Type of publication:
Poster presentation
Author(s):
*V. Tharmarajah, *H. Hope, *E. Cobby, J. *Stafford, *R. Heinink
Citation:
European Respiratory Journal 2019 Vol. 54, Suppl 63, PA3064
Abstract:
Background: It is not standard practice to always analyse waste material obtained from EBUS in addition to the samples taken from the EBUS-TBNA needle.
Method: A retrospective review of EBUS carried out between 1/1/17 and 16/3/18 was performed. We collected data where samples were taken both via the EBUS-TBNA needle and from waste material from the same node. It was also noted as to which sample contained the most diagnostic material.

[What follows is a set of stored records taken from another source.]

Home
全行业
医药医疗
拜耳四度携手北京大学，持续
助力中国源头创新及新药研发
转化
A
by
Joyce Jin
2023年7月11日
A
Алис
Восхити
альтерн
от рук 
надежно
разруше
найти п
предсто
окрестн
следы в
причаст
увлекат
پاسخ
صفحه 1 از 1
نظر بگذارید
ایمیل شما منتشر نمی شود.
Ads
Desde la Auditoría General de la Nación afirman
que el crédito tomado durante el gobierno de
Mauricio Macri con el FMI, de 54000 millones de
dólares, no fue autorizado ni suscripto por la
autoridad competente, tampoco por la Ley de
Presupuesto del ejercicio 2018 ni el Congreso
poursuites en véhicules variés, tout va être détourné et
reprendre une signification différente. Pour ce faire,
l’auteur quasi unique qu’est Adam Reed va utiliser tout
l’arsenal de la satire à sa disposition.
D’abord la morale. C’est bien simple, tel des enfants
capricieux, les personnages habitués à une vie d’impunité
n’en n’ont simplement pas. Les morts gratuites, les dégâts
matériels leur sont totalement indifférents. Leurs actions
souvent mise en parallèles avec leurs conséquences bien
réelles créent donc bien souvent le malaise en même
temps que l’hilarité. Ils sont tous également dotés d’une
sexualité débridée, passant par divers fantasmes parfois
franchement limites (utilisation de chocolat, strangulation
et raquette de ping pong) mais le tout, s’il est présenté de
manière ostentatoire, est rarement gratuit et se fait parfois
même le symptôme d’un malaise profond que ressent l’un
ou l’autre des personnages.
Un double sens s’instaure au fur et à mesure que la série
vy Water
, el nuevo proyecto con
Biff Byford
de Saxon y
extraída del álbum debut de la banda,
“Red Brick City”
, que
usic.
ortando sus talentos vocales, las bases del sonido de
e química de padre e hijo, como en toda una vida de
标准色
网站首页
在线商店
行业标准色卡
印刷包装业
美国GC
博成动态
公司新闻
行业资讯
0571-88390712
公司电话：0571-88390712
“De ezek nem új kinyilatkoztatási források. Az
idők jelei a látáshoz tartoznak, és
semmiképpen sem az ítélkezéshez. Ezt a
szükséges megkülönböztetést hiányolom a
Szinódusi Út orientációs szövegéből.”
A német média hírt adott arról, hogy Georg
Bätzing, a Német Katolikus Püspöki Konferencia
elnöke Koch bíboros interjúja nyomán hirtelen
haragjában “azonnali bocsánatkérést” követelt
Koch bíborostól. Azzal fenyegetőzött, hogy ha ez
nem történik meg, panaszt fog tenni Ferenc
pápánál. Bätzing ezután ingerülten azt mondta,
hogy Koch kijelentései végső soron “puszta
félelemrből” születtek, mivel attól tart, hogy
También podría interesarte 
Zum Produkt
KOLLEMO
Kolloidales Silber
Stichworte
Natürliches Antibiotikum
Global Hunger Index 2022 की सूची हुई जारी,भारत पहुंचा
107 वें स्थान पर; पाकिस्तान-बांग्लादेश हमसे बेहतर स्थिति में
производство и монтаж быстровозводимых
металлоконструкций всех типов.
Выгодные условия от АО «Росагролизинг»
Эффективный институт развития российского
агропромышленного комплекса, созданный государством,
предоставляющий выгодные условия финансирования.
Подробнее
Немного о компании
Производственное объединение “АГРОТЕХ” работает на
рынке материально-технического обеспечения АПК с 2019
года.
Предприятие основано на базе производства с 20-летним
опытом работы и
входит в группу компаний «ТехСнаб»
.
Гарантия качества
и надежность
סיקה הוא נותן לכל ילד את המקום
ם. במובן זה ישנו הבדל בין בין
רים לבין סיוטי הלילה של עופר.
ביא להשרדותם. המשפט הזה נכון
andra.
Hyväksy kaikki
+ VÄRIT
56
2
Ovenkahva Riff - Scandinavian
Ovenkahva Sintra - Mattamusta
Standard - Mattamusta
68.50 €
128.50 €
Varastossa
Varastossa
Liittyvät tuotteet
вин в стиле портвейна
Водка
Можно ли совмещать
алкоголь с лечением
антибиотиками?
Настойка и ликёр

Results: 54 EBUSs were performed within the study period. If the waste obtained from both the flushing of the EBUS-TBNA needle and from the flushing of the suction syringe contained anything but clear fluid, the waste was sent to cytology, paired with the EBUS-TBNA needle sample from the same node. 38 patients had samples taken from both waste material and via the EBUS-TBNA needle (47 nodes in total). Malignancy was seen in 26 nodes, granulomata in 9, and no disease seen in 12 (1 insufficient sample, 10 true negatives and 1 false negative). Of the 27 malignant nodes, the EBUS-TBNA needle sample contained diagnostic material in 25 samples (sensitivity 96%). The waste sample contained diagnostic material in 23 samples (sensitivity 85%); in 13 of these, the waste sample was felt to have either as much or more diagnostic material than the sample obtained from the EBUS-TBNA needle.
Conclusion: Waste material obtained during EBUS contains diagnostic material in the majority of cases, and in our cohort contained at least as much material as the corresponding EBUS-TBNA needle sample in 50% of samples. This is important when considering the rising amount of tissue required by oncologists for molecular testing.